• READING TEXT:
## START

# Lagonita Lodge Big Bear units



## davidvel (Aug 31, 2014)

Anyone know what unit A is on an interval confirmation for Logonita Lodge? Any way to look up your reservation like a marriott? Info on room requests?

Thanks for any details.


----------



## Stressy (Sep 1, 2014)

davidvel said:


> Anyone know what unit A is on an interval confirmation for Logonita Lodge? Any way to look up your reservation like a marriott? Info on room requests?
> 
> Thanks for any details.



What size unit?


----------



## davidvel (Sep 1, 2014)

Stressy said:


> What size unit?



1 bedroom unit.


----------



## Stressy (Sep 6, 2014)

Here is a resort map...you may have already found this. My hope was that you had a 2bd unit because those are easier to spot and therefore you would have a good idea of where you would be placed. 1bd's are plentiful...with no obvious rhyme or reason for an exchanger. Maybe call the resort and ask if the A designation means anything. I stayed there on a DAE bonus week with no designation other than 1bd. 

It's a pretty compact place but if your unit faces outward-you would have a shot at a lake view.

Hope this helps.

http://www.redweek.com/bigphoto/P28387


----------



## davidvel (Sep 6, 2014)

## END

• EXERCISE:
Print the stretch of the Lagonita Lodge thread above from "Here is a resort" through "davidvel (Sep 6, 2014)", word for word.

Collection entries

## START

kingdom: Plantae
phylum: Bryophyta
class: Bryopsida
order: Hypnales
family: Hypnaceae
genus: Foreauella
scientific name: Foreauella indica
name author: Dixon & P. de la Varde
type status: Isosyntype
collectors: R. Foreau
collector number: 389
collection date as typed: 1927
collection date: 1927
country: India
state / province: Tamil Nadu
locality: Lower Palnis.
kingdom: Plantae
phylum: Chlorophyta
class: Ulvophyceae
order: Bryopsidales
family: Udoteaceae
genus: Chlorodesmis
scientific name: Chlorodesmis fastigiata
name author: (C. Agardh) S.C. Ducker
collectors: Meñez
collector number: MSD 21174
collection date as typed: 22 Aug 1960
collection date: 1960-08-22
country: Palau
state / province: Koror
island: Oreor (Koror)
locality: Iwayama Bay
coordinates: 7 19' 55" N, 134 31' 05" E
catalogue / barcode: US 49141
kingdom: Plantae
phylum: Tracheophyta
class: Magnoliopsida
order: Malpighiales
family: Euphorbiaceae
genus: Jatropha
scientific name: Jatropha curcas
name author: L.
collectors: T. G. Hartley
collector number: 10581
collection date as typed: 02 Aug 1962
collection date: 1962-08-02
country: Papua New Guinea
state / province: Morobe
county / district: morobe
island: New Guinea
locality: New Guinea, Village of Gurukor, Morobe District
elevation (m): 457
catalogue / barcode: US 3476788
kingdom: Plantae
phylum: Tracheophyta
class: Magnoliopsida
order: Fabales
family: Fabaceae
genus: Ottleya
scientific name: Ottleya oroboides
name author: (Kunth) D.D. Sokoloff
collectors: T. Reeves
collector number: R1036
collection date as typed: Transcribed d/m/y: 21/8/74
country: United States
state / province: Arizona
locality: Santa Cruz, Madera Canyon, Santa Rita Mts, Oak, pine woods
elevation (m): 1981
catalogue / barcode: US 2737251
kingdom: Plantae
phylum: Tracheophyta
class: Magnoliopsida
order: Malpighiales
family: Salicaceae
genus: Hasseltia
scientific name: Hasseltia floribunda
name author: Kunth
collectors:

## END

• OUTPUT FOR THIS EXERCISE:
Here is a resort map...you may have already found this. My hope was that you had a 2bd unit because those are easier to spot and therefore you would have a good idea of where you would be placed. 1bd's are plentiful...with no obvious rhyme or reason for an exchanger. Maybe call the resort and ask if the A designation means anything. I stayed there on a DAE bonus week with no designation other than 1bd. 

It's a pretty compact place but if your unit faces outward-you would have a shot at a lake view.

Hope this helps.

http://www.redweek.com/bigphoto/P28387


----------



## davidvel (Sep 6, 2014)